Partia de Flores novamente pelas montanhas da Guatemala. A viagem tinha destino Laquín. Uma pequena aldeia às portas de umas cascatas de cor verde turquesa envoltas de uma floresta tropical.
A aldeia tem 10 igrejas, católicas e evangélicas, um mercado central que abre dois dias por semana, alguns restaurantes pequenos e algumas mercearias. A população é muito jovem e grande parte da população vive nas montanhas. São mais de 3000 habitantes numa montanha que apenas se vislumbra vegetação. Depois de um dia de viagem, vagueava pelas ruas para saciar a barriga. Dobrava a esquina e não pensava duas vezes, seria uns grelhados com a família de Patrícia que iria saciar-me nessa noite. A jovem amamentava o bebé de poucos meses enquanto a sua mãe preparava o meu jantar. Patrícia era uma jovem de pequenos sonhos, poucos estudos e muita responsabilidade familiar. Era uma jovem mãe com pouco mais de 20 anos e que ajudava a sua mãe nas tarefas da mercearia. Contudo, tinha tempo para estudar dois dias por semana para ser professora na universidade desta pequena aldeia.
No pequeno hostel de Laquin, El Muro, Pelon vivia de uma forma tranquila depois de regressar dos Estados Unidos. À volta do balcão deste hostel quase vazio, juntaríamos uma quinteto um quanto lunático. Madelijne, holandesa a viajar sozinha pela Guatemala fascinava-se com a amabilidade desta comunidade pobre. Julius, um francês a viajar por vários anos pela América central, de ar meio desajeitado e lunático fazia-nos dar gargalhadas das suas aventuras em Semuc Champey. Ana, um transexual pouco aceite na sociedade, a viajar cantando e tocando guitarra animava a noite com músicas românticas. E Pelon, o dono do hostel que nos brindava com rum e cerveja enquanto se lamentava da falta de amor.

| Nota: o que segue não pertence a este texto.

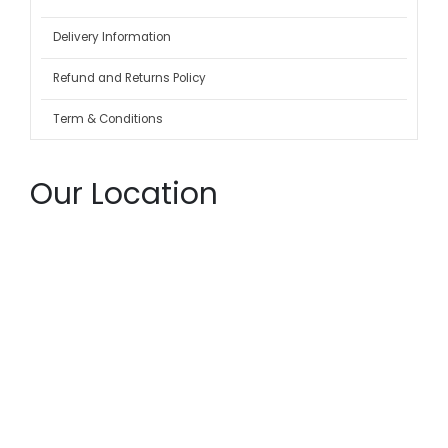
Delivery Information
Refund and Returns Policy
Term & Conditions
Our Location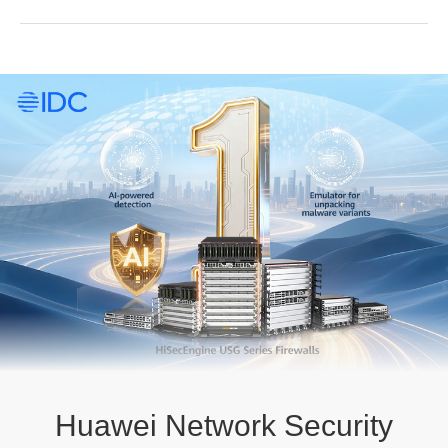
Huawei Network Security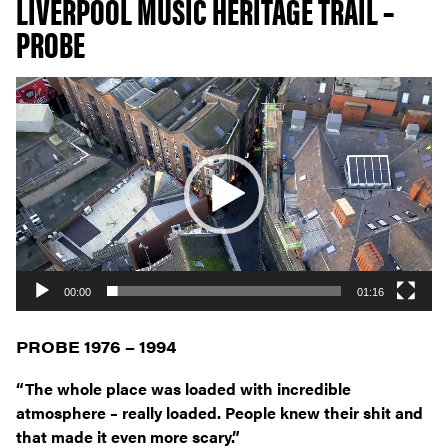
LIVERPOOL MUSIC HERITAGE TRAIL –
PROBE
Video
Player
00:00
01:16
PROBE 1976 – 1994
“The whole place was loaded with incredible
atmosphere – really loaded. People knew their shit and
that made it even more scary.”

Na manhã seguinte, Virgilio, Luke e mais alguns amigos indicavam-me o caminho pelas montanhas para chegar a Semuc Champey. Numa carrinha de caixa aberta com mais de 20 pessoas seguíamos num caminho de terra com cerca de 10 km para chegar às cascatas de Semuc Champey. À porta, várias crianças a tentar a sua sorte vendendo chocolates por uns tostões. Entravamos pela selva tropical rodeados de árvores e animais até ao mirador das fotografias. Dali, observávamos as cascatas verdes, uma imagem magnífica tal e qual os retratos da internet. Água verde, translúcida e uma floresta envolvente adelgaçando o rio. Dali, as pessoas na água pareciam formigas. E também ali, algumas crianças brincavam no mirador enquanto a sua mãe vendia mangas e melancias fatiadas. Os seus sorrisos eram doces e abriam-se sem receio para a minha câmera.
Depois de alguns momentos com os companheiros de viagem, descíamos para mergulhar nas águas verdes. No meio da natureza perdidos por horas e horas… em mergulhos constantes. Semuc Champey é um complexo de cascatas com cerca de 300 metros de pedra lima arquitectadas em socalcos, onde abaixo o rio Cahabón corre com fortes correntes. Este local não é só para turistas mas também para guatemaltecos. Este é um dos locais eleitos pelos guatemaltecos para passar um domingo em piquenique com toda a família. Ali estavam, famílias numerosas, com crianças aos gritos e brincadeiras a chapinhar na água. Mães de fatos de banho e t-shirts a mergulhar acalmavam ânimos. Pais ensinando os primeiros mergulhos aos seus filhos.
Um dia passado no meio da selva. E naquele caminho de regresso via o quanto a pobreza vivia nas redondezas. Velhos a carregarem lenha à cabeça. Mulheres de bebés de colo à cintura e sacos de vegetais e frutas à cabeça. Crianças pedintes penduradas nos carrinhas de transporte. Homens de catanas, galochas e chapéus, com a pele envelhecida, com o rosto pouco contente. A vida não seria fácil por ali…
Erik era uma criança de 8 anos, órfão, vivia com a sua avó nos recônditos da montanha. Apesar da sua inteligência evidente gostaria de ir poucas vezes à escola e ainda menos de voltar pela noite a casa. Vivia com a sua avó e passava o dia por Laquín com as gorjetas que os turistas deixavam cair e com os favores dos comerciantes locais. Comia no restaurante local quando Luke lhe pagava a comida. Dormia no hostel do Pelon quando já não conseguia voltar a casa. Era um menino da rua.
Nas montanhas da Guatemala, onde a pobreza se escondia entre os montes e vales, estaria um dos mais belos tesouros da Guatemala, Semuc Champey.